- _Task requirements_
The response must contain every line below in which "NOTE" appears.
---
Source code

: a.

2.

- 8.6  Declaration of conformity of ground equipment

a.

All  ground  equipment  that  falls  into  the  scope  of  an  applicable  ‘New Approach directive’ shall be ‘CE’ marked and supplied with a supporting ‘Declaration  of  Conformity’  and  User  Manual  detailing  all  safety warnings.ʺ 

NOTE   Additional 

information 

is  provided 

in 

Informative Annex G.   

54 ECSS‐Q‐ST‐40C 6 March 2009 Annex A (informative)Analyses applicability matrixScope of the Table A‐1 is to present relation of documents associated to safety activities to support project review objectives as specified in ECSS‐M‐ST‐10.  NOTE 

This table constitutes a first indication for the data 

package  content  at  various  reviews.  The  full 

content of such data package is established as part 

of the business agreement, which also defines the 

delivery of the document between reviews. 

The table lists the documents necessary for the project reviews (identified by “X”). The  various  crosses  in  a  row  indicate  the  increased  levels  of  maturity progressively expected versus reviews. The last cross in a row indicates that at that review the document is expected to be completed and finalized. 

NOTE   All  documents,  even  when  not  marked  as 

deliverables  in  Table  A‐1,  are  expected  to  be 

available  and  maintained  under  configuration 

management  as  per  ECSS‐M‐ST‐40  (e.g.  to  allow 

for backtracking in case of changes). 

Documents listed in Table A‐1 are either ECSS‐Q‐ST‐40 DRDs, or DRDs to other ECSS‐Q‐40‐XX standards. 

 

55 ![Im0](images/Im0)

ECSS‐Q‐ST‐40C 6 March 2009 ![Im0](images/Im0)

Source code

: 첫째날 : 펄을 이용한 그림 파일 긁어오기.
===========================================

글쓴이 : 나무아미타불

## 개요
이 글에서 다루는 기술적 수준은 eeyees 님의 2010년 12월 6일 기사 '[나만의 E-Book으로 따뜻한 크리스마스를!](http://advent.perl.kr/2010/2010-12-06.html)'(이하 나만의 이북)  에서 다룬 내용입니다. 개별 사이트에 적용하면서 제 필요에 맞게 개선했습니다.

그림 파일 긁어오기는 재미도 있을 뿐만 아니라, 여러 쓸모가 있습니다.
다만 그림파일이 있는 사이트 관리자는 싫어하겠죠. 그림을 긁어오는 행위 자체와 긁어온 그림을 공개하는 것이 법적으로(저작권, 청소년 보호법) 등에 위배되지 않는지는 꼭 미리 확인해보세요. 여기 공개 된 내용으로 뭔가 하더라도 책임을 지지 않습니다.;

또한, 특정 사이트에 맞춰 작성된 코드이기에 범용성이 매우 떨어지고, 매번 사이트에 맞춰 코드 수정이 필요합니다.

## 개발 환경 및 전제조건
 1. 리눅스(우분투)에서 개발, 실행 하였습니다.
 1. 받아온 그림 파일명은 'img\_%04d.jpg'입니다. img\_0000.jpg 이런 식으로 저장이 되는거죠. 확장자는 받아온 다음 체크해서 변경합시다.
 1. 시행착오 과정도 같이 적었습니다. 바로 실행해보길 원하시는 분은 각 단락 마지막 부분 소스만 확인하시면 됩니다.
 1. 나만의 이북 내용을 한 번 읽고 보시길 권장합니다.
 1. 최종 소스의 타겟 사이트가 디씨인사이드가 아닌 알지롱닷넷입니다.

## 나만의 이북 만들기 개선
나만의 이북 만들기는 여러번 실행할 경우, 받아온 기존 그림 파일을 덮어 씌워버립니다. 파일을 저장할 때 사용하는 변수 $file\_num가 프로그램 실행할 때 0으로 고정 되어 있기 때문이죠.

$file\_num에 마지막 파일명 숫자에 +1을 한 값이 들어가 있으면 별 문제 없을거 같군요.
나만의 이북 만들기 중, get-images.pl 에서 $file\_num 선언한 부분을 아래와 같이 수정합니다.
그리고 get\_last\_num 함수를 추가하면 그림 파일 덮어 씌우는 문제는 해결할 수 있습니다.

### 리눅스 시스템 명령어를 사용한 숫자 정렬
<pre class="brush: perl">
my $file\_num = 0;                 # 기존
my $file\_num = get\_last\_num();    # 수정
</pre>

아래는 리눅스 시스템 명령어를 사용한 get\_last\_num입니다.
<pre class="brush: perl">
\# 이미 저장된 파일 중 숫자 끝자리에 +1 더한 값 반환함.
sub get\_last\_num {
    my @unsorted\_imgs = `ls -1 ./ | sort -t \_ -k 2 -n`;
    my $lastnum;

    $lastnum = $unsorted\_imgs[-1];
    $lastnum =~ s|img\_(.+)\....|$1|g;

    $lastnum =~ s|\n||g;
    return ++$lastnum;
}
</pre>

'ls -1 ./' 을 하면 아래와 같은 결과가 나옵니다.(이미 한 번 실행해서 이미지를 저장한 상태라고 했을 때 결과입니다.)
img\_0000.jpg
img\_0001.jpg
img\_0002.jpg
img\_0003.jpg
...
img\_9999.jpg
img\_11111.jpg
---
- _Response_
NOTE   Additional 
54 ECSS‐Q‐ST‐40C 6 March 2009 Annex A (informative)Analyses applicability matrixScope of the Table A‐1 is to present relation of documents associated to safety activities to support project review objectives as specified in ECSS‐M‐ST‐10.  NOTE 
NOTE   All  documents,  even  when  not  marked  as 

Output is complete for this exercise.